Every record must appear in your reply exactly as written.

_ _ _

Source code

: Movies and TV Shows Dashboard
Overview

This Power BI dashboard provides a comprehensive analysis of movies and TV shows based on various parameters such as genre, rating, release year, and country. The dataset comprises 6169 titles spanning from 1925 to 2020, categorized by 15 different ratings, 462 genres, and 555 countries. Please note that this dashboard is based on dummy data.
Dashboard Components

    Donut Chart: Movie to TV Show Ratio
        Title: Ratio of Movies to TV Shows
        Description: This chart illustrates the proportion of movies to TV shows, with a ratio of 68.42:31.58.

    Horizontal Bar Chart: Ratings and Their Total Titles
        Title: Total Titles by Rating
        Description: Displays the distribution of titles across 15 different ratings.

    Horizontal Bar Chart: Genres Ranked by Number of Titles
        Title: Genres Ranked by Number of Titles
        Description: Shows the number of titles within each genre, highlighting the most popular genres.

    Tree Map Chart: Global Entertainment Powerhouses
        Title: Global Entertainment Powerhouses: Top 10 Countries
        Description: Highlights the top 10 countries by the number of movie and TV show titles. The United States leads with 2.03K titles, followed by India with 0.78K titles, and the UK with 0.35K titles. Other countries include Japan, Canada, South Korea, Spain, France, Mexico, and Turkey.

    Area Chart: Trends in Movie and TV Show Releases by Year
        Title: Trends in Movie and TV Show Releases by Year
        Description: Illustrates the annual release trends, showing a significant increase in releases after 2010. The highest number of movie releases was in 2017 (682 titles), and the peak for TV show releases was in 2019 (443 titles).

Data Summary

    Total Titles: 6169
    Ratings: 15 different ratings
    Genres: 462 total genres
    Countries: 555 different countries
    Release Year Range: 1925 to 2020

_ _ _

_Answer box_.
Source code

: Movies and TV Shows Dashboard
Overview

This Power BI dashboard provides a comprehensive analysis of movies and TV shows based on various parameters such as genre, rating, release year, and country. The dataset comprises 6169 titles spanning from 1925 to 2020, categorized by 15 different ratings, 462 genres, and 555 countries. Please note that this dashboard is based on dummy data.
Dashboard Components

    Donut Chart: Movie to TV Show Ratio
        Title: Ratio of Movies to TV Shows
        Description: This chart illustrates the proportion of movies to TV shows, with a ratio of 68.42:31.58.

    Horizontal Bar Chart: Ratings and Their Total Titles
        Title: Total Titles by Rating
        Description: Displays the distribution of titles across 15 different ratings.

    Horizontal Bar Chart: Genres Ranked by Number of Titles
        Title: Genres Ranked by Number of Titles
        Description: Shows the number of titles within each genre, highlighting the most popular genres.

    Tree Map Chart: Global Entertainment Powerhouses
        Title: Global Entertainment Powerhouses: Top 10 Countries
        Description: Highlights the top 10 countries by the number of movie and TV show titles. The United States leads with 2.03K titles, followed by India with 0.78K titles, and the UK with 0.35K titles. Other countries include Japan, Canada, South Korea, Spain, France, Mexico, and Turkey.

    Area Chart: Trends in Movie and TV Show Releases by Year
        Title: Trends in Movie and TV Show Releases by Year
        Description: Illustrates the annual release trends, showing a significant increase in releases after 2010. The highest number of movie releases was in 2017 (682 titles), and the peak for TV show releases was in 2019 (443 titles).

Data Summary

    Total Titles: 6169
    Ratings: 15 different ratings
    Genres: 462 total genres
    Countries: 555 different countries
    Release Year Range: 1925 to 2020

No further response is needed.